Ces dernières heures, il a été annoncé que le cas de Kiko Gómez serait évalué, toujours par la Juridiction spéciale pour la paix (JEP). C'est la section des appels de cet organe qui a décidé d'annuler la décision rejetant la demande de l'ancien gouverneur de La Guajira, Francisco « Kiko » Gómez, à cet appel. Cet organe a ensuite ordonné à la Chambre de première instance d'évaluer si elle acceptait ou non son admission dans l'agence pour des liens présumés avec des groupes paramilitaires. Les liens se seraient produits entre 1997 et 2006, alors qu'il était maire de Barrancas.
« La présente section révoque le refus du requérant de soumettre une demande au titre de la période susmentionnée et ordonne à la Chambre de poursuivre la procédure avant de résoudre un tel avantage, maintenant pendant toute la période pendant laquelle elle a eu des liens avec les AUC. Il faut réitérer que le demandeur devra fournir toute la vérité sur tout ce qu'il sait sur le conflit », peut-on lire dans la décision.
Cela se produit après que le jugement initial de la Chambre de première instance, la Chambre de définition, a été corrigé, après qu'il a été déterminé que les crimes qui auraient été commis par l'ancien fonctionnaire avaient eu lieu alors qu'il n'était pas fonctionnaire et, au contraire, avait le statut de membre actif de la légitime défense Les forces. Selon l'entité, Kiko Gómez « a fourni des preuves qui prouveraient qu'il est un tiers bailleur de fonds de groupes paramilitaires et non un membre actif ».
Dans une interview accordée à La W, Diana López Zuleta, journaliste et fille de l'ancien conseiller municipal Luis Gregorio López, dont le père aurait été victime d'un homicide par Gómez, a déclaré qu'elle ne partageait pas la décision. Selon Diana, l'ancien maire n'est pas un tiers ayant des liens avec des groupes paramilitaires, en fait, il était directement paramilitaire.

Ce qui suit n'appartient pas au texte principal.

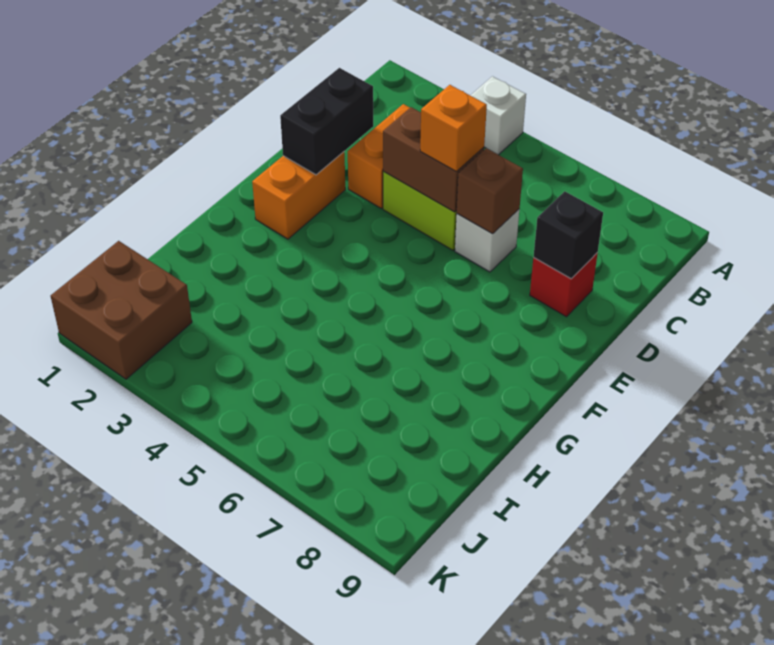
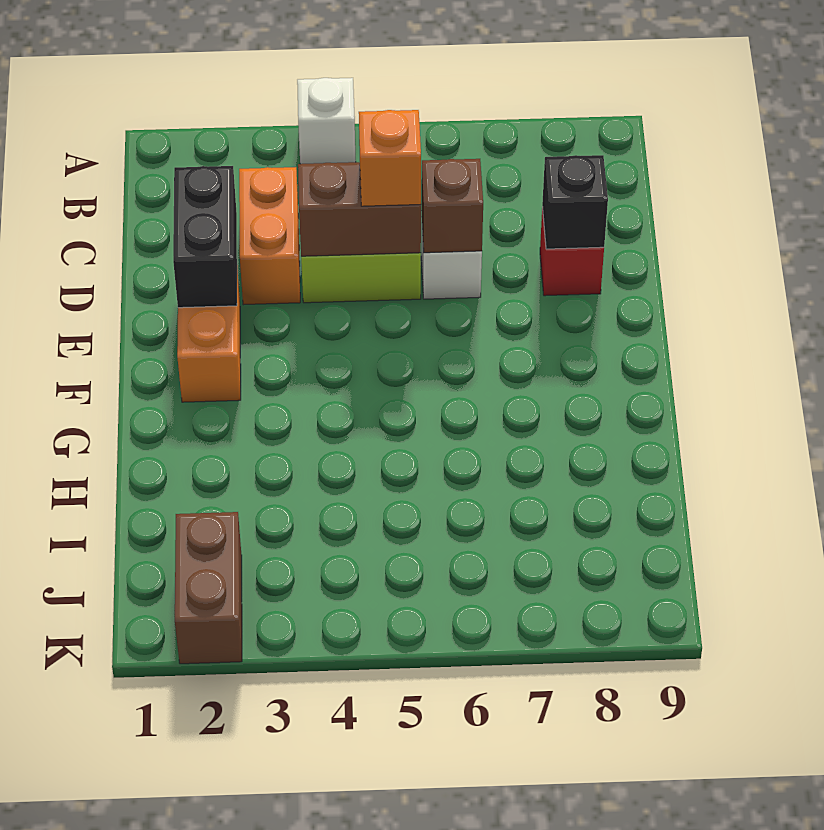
brown 2x2 brick [51,241,192,379] -> brown 1x2 brick [175,512,242,664]

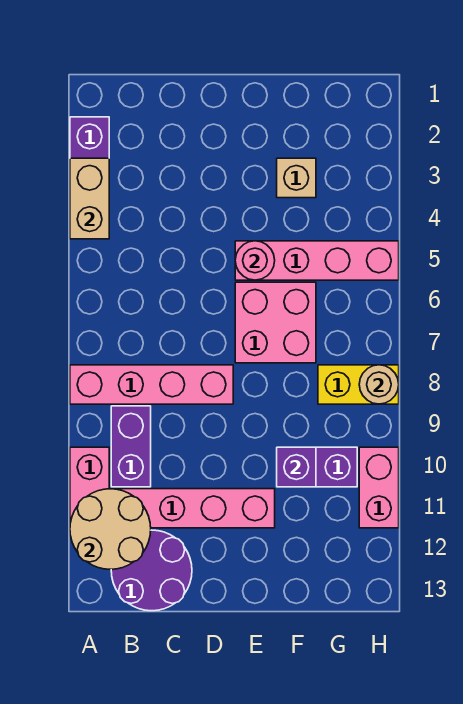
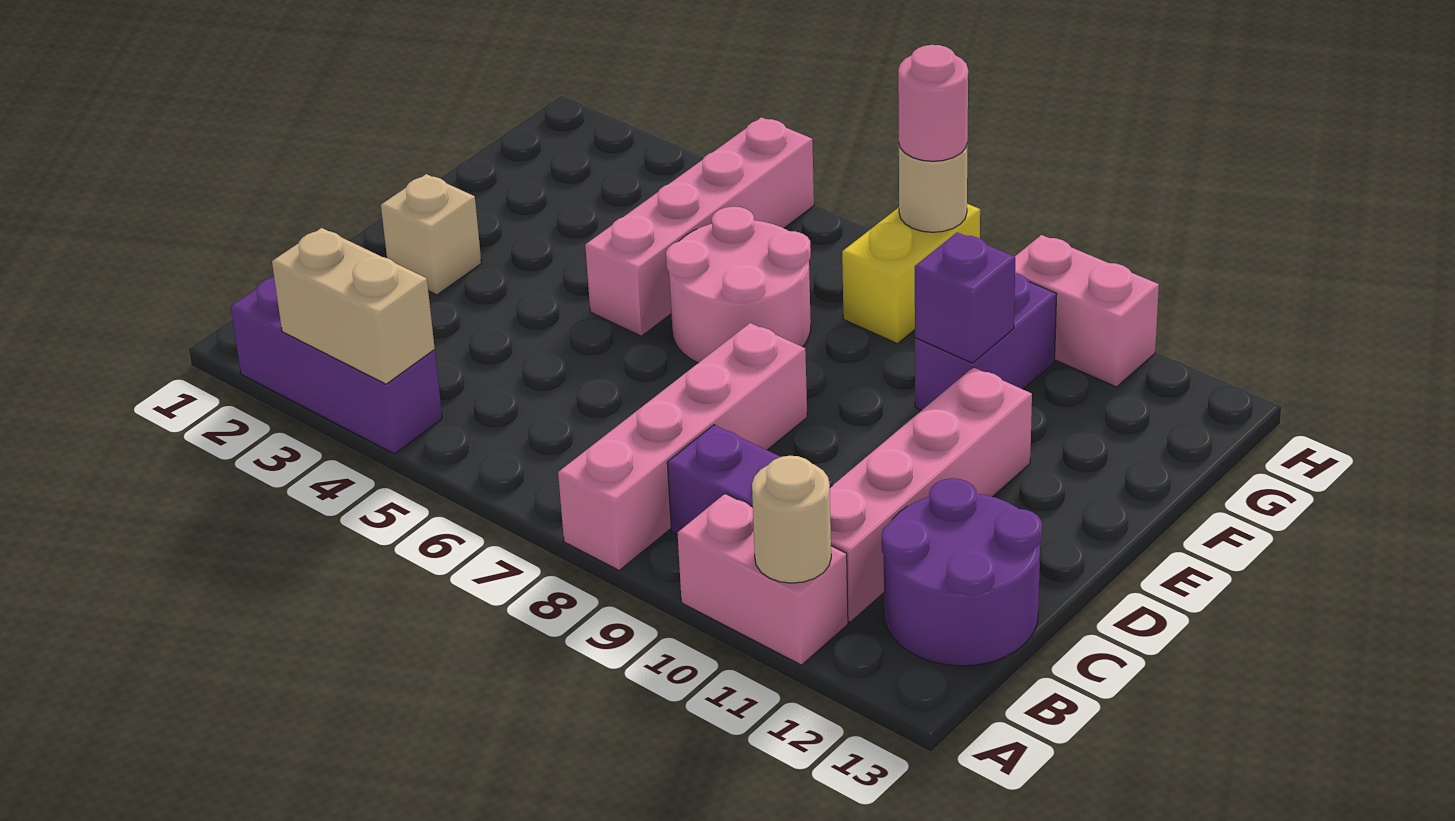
tan 2x2 round brick [70,489,151,569] -> tan 1x1 round brick [752,456,831,583]
pink 1x1 round brick [235,241,275,280] -> pink 1x1 round brick moved to [898,45,968,161]
pink 2x2 brick [235,282,316,363] -> pink 2x2 round brick [666,207,811,363]
tan 1x1 brick [277,158,316,198] -> tan 1x1 brick moved to [381,174,481,295]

« Bien que 'Kiko' Gómez ait utilisé l'appareil paramilitaire pour envoyer des homicides, pour envoyer des massacres pour commettre des massacres, ce n'était pas une tierce partie, ici ce qu'ils changent, c'est l'approche à prendre en compte (...) Dans l'accord de paix, il a été établi que seuls des tiers civils ou des agents tiers de l'État entrent dans le PEC, il était maire de Barrancas et pouvait postuler, mais il n'était pas seulement un collaborateur ou un bailleur de fonds, il était un acteur actif, il commandait des homicides, ce n'est pas un collaborateur », a déclaré Diana dans son discours avec son diffuseur.
Il convient de garder à l'esprit que Gomez est condamné à 55 ans de prison pour les crimes perpétrés contre le maire de la municipalité de Barrancas, Yandra Brito, son mari, Henry Ustáriz et son chauffeur, Wilfredo Fonseca. Il a également une peine de 40 ans de prison pour les meurtres du conseiller municipal de Barrancas Luis López Peralta, Luis Rodríguez Frías et Rosa Mercedes Cabrera, le premier perpétré le 22 février 1997 et les autres le 7 juillet 2000.
« Il est prouvé que des personnes qui étaient membres à la fois du gang criminel de Marquitos Figueroa et des AUC ont participé aux événements, que le motif était la présence présumée d'un guérillero dans les locaux où se trouvaient les victimes et que l'ordre avait été donné par M. Gómez Cerchar », a déclaré la détermination lit.
Il a été récemment rapporté que Juan Francisco 'Kiko' Gómez Cerchar, ancien gouverneur de La Guajira, avait perdu le rachat de 180 jours de sa peine pour inconduite. Cette année, il a été démontré que l'homme avait acheté et apporté des boissons alcoolisées dans son centre de détention, y compris des téléphones portables entrés. Cela a été confirmé par le colonel Wilmer José Valencia, directeur de la prison de La Picota à Bogotá.
« Si je veux supplier l'INPEC et le gouvernement national de faire leur part de la tâche pour que l'effort de sécurité porte ses fruits, ne peut-il pas être que M. Kiko Gómez, un criminel que je dénonce depuis de nombreuses années, célèbre avec du whisky, des tambours et des soucoupes de la prison de Noël ; n'est-il pas censé être un un prisonnier qui répond à des crimes ? » , a commenté la maire de la capitale colombienne, Claudia López.